Kafasını hafifçe sağa eğip konuştu:

"Lisa bugünlük beni idare etsen, bir daha asla sana sorun çıkartmayacağım. Ve evinde sarhoş bir biçimdeyken bana Bayan Park diye seslenmesen?"

"Peki ben seni rahat bırakayım."

Odadan çıktım ve arkamdan kapıyı çektim. Kapının önünde şaşkın şaşkın oturan kedilerime baktım.

"İnanın bende sizin kadar şaşkınım." 

Chaeyoung bu gece beni çok sağlam yormuş sonrasında soktuğu şokla tüm yorgunluğumu bana unutturmuştu.

Ne düşüneceğimi ne hissedeceğimi bilemez bir hale getirmişti beni, her şeyin bu kadar karışık olmasını istememiştim.

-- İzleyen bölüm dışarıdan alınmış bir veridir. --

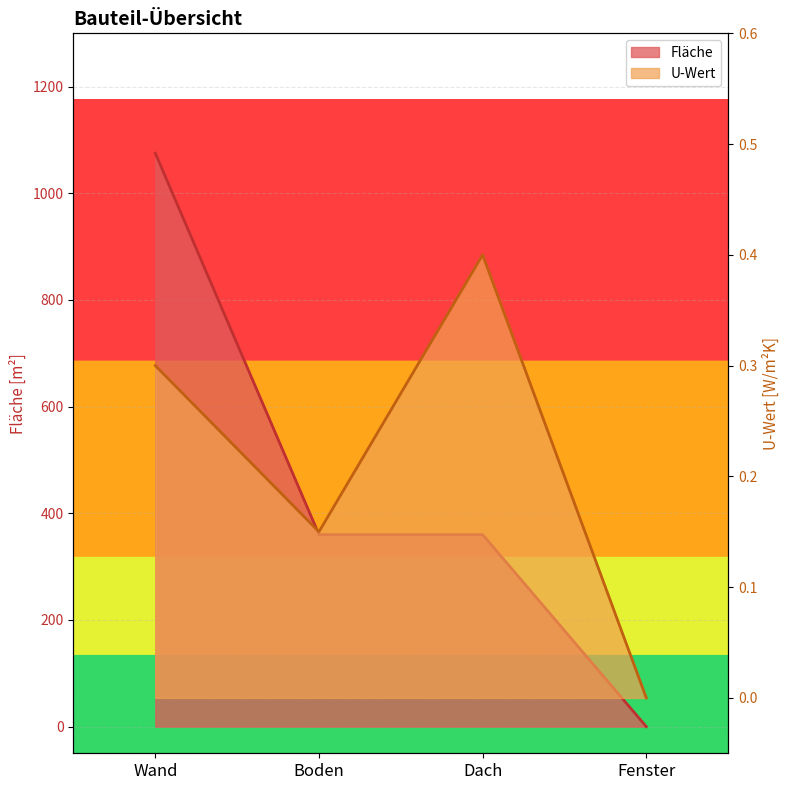

True or false: U-Wert and Fläche intersect in this chart.

False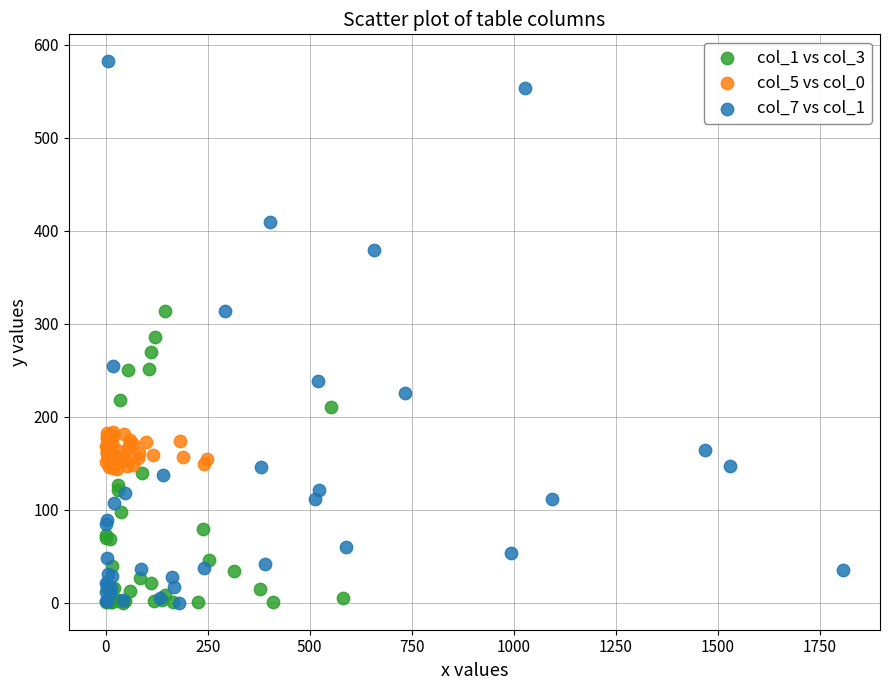

Which series reaches the maximum Y coordinate?

col_7 vs col_1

Chaeyoung'ın bir gün beni gelip öpeceğini bilseydim asla Pranpriya'yı onun hayatına sokmazdım, bu saatten sonra da sokmayacaktım. Bu halde olmasının sebebi Pranpriya olmalıydı.

Ama Park Chaeyoung beni öpmüştü, Pranpriya'yla beraber olup beni öpmüştü.

Ne zaman geldiğimi anlayamadığım koltukta ayaklarımı kendime çekip en az beş kere izlediğim ve sırf televizyon dolu gözüksün diye açtığım karlar ülkesi filmine baktım.

Tekrar izleyebilirdim, içimdekileri ve içerdekileri çözebilseydim.

Chaeyoung sessizce ama ayaklarını sürterek geldi, ona verdiğim şeyleri giymiş ve üstüne nerdeyse tam olmuştu. Önce yanımdaki boşluğa uzanıp sonrasında kafasını yukarı çektiğim bacaklarıma koydu.

"Lisa."

"Chaeyoung." Ellerimi o rahat etsin diye çekmiş koyacak bir yer bulamamış bir şekilde havada tutuyordum.

"Rahat ol, şu an patronun değilim."

Ellerimi yavaşça saçına indirdim, yumuşak saç telleri parmaklarım arasında süzülürken Chaeyoung tekrar konuştu.

"Sana karşı sadece patronun olamayacak hisler besliyorum, seninde öyle olduğunu biliyorum."

Ellerim oldukları yerde durdu, nefes alış verişlerimde.

"Jennie bana söyledi."

"Neyi söyledi?" Kekelememek için kendimi o kadar çok kasmıştım ki kalın çıkan ses tonum onu ürkütmüştü.

"Benden hoşlandığını biliyorum Lalisa, bende senden hoşlanıyorum."